Le ministre provincial de l’Emploi, Travail et Prévoyance sociale de la Tshopo, Ghislain Mogenya Baraka, a réaffirmé avec force sa détermination à faire respecter la législation du travail dans la province. Lors d’un point de presse tenu ce samedi 17 octobre 2025 à Kisangani, en présence du conseiller au Ministère National du Travail, Monsieur Ernest HANS et l’inspecteur provincial du Travail, le Ministre Mogenya a annoncé la fin de la tolérance pour les entreprises qui, a-t-il dit, « piétinent les droits des travailleurs » et s’est engagé à restaurer un climat social « juste et équitable ».
Cette offensive intervient dans le cadre d’une mission conjointe d’inspection initiée par le ministre national de l’Emploi, Ferdinand Massamba, suite de sa visite début octobre. « Le temps des discours est révolu. Les textes seront appliqués dans toute leur rigueur contre ceux qui piétinent les droits des travailleurs », a déclaré fermement Ghislain Mogenya.

Le choix de la Tshopo comme point de départ de cette mission nationale est qualifié d’« hautement symbolique » par le ministre provincial. Il ambitionne de faire de Kisangani un « modèle de conformité et de justice sociale », s’inscrivant ainsi dans la vision du Président Félix Tshisekedi.
La mission mixte, composée d’inspecteurs nationaux et provinciaux, vise à vérifier la stricte application du Code du travail dans les entreprises. Les points de contrôle sont multiples :
- Application du Salaire Minimum Interprofessionnel Garanti (SMIG) (14 500 FC, avant son relèvement à 21 500 FC en 2026).
- Régularité des contrats de travail.
- Emploi des étrangers et détention des cartes de travail réglementaires.
- Normes d’hygiène, sécurité et santé au travail.
- Paiement des cotisations sociales à la Caisse Nationale de Sécurité Sociale (CNSS) et à l’Institut National de Préparation Professionnelle (INPP).

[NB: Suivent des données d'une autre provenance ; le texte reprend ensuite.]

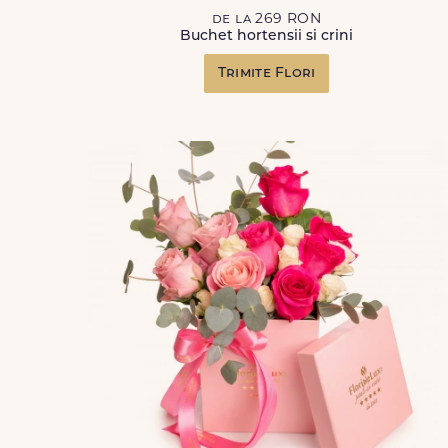
de la 269 RON
Buchet hortensii si crini
Trimite Flori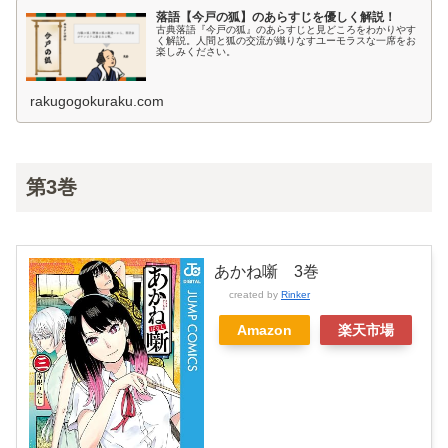
落語【今戸の狐】のあらすじを優しく解説！
古典落語『今戸の狐』のあらすじと見どころをわかりやす
く解説。人間と狐の交流が織りなすユーモラスな一席をお
楽しみください。
rakugogokuraku.com
第3巻
あかね噺 3巻
created by
Rinker
Amazon
楽天市場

Le ministre Mogenya a notamment dénoncé la tendance de certaines entreprises à préférer la main-d’œuvre étrangère pour des postes pourtant accessibles aux nationaux. « Nos compatriotes errent sans emploi pendant que des postes accessibles sont confiés à des étrangers. Cela doit changer », a-t-il insisté. Il a également ciblé les cas d’étrangers travaillant « sans carte et ceux qui exploitent les compatriotes sans contrat ».

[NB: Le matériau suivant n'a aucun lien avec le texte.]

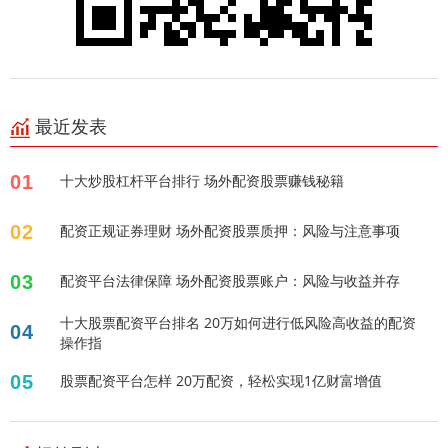
最近发表
01
十大炒股杠杆平台排行 场外配资股票赚钱秘籍
02
配资正规证券理财 场外配资股票质押：风险与注意事项
03
配资平台法律保障 场外配资股票账户：风险与收益并存
十大股票配资平台排名 20万如何进行低风险高收益的配资
04
操作指
05
股票配资平台怎样 20万配资，轻松实现1亿财富增值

Éducation, Assainissement et Sanctions
Bien que cette campagne ne soit « pas une chasse aux entreprises », le ministre a insisté sur son objectif d’éduquer et responsabiliser les employeurs. Il s’agit d’une démarche d’assainissement. Néanmoins, ceux qui s’obstinent, en revanche, répondront de leurs actes.
Mogenya a tenu à dissiper toute confusion quant à l’aspect financier de la mission. « Cette mission n’a rien de financier. Les perceptions relèvent de la DGRAD. Nous, nous constatons et dressons les procès-verbaux », a-t-il martelé.

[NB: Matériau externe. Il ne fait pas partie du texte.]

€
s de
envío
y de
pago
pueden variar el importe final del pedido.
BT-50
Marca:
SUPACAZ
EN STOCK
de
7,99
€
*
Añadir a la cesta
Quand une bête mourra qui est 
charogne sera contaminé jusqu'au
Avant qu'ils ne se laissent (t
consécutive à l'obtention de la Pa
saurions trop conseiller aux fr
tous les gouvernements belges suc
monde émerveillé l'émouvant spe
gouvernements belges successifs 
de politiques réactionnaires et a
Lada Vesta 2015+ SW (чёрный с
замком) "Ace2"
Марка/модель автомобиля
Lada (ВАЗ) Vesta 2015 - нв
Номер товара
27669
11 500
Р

Après la ville de Kisangani, les contrôles s’étendront aux territoires de Banalia, Bafwasende et Isangi, puis couvriront l’ensemble de la province. L’objectif final est d’instaurer une culture du respect de la loi pour les travailleurs congolais. « Le respect du travail doit devenir une réalité, pas un slogan. La loi sera appliquée à tous, sans distinction », a-t-il conclu, annonçant une gouvernance ferme et équitable du monde du travail dans la Tshopo.